◆ PROBLEM DETAILS
Select every line that contains the word "Mary", matching its case exactly, and copy each one.

Dataset records

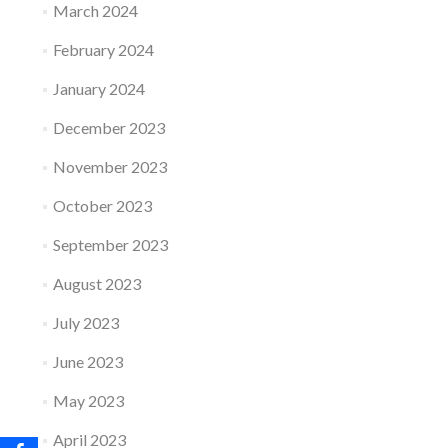
March 2024
February 2024
January 2024
December 2023
November 2023
October 2023
September 2023
August 2023
July 2023
June 2023
May 2023
April 2023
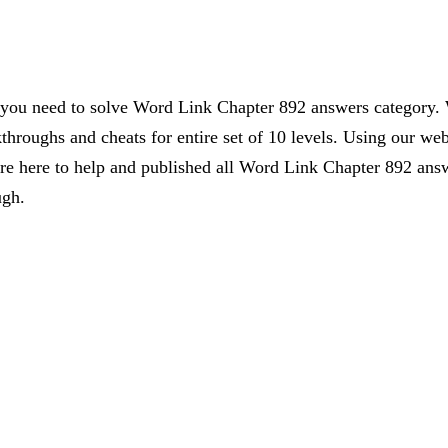
s you need to solve Word Link Chapter 892 answers category. 
kthroughs and cheats for entire set of 10 levels. Using our web
 here to help and published all Word Link Chapter 892 answe
ugh.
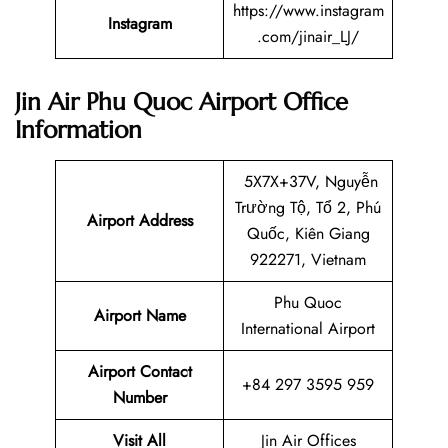
https://www.instagram
Instagram
.com/jinair_LJ/
Jin Air Phu Quoc Airport Office
Information
5X7X+37V, Nguyễn
Trường Tộ, Tổ 2, Phú
Airport Address
Quốc, Kiên Giang
922271, Vietnam
Phu Quoc
Airport Name
International Airport
Airport Contact
+84 297 3595 959
Number
Visit All
Jin Air Offices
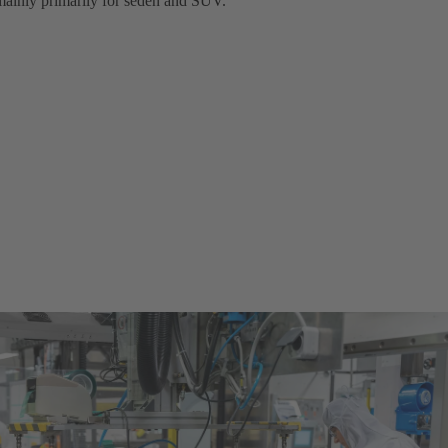
 mainly primarily for seden and SUV.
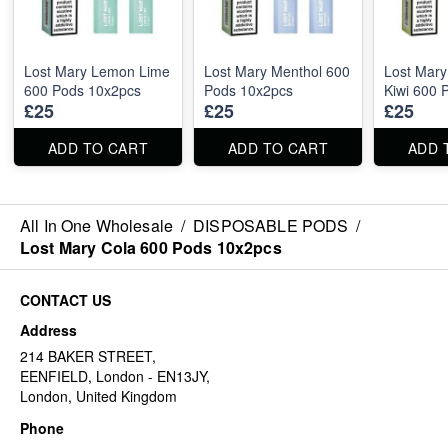
Lost Mary Lemon Lime
Lost Mary Menthol 600
Lost Mary
600 Pods 10x2pcs
Pods 10x2pcs
Kiwi 600 
£25
£25
£25
ADD TO CART
ADD TO CART
ADD 
All In One Wholesale
/
DISPOSABLE PODS
/
Lost Mary Cola 600 Pods 10x2pcs
CONTACT US
Address
214 BAKER STREET,
EENFIELD, London - EN13JY,
London, United Kingdom
Phone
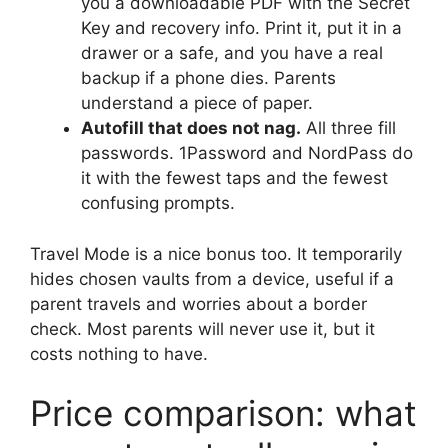
you a downloadable PDF with the Secret
Key and recovery info. Print it, put it in a
drawer or a safe, and you have a real
backup if a phone dies. Parents
understand a piece of paper.
Autofill that does not nag.
All three fill
passwords. 1Password and NordPass do
it with the fewest taps and the fewest
confusing prompts.
Travel Mode is a nice bonus too. It temporarily
hides chosen vaults from a device, useful if a
parent travels and worries about a border
check. Most parents will never use it, but it
costs nothing to have.
Price comparison: what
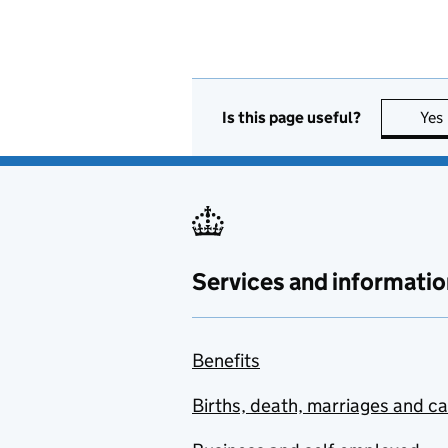
Is this page useful?
Yes
Services and informatio
Benefits
Births, death, marriages and c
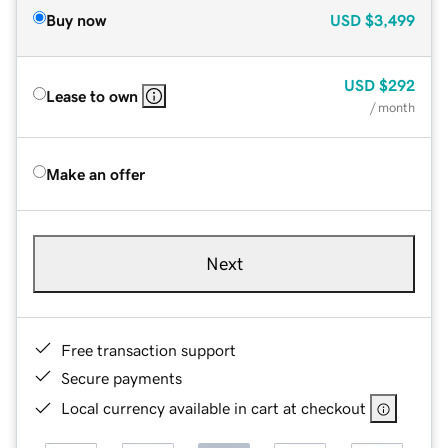
Buy now
USD
$3,499
USD
$292
Lease to own
/ month
Make an offer
Next
Free transaction support
Secure payments
Local currency available in cart at checkout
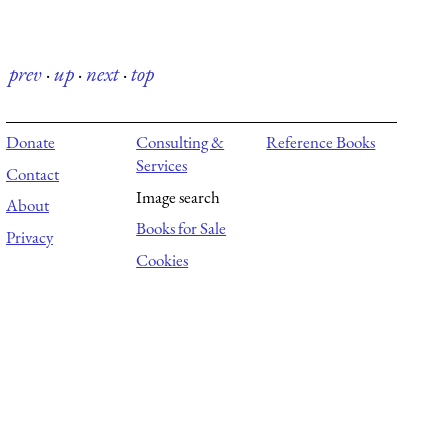
prev
·
up
·
next
·
top
Donate
Consulting &
Reference Books
Services
Contact
Image search
About
Books for Sale
Privacy
Cookies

◆ REPLY TO THE TASK
Lost Mary Lemon Lime
Lost Mary Menthol 600
Lost Mary
Lost Mary Cola 600 Pods 10x2pcs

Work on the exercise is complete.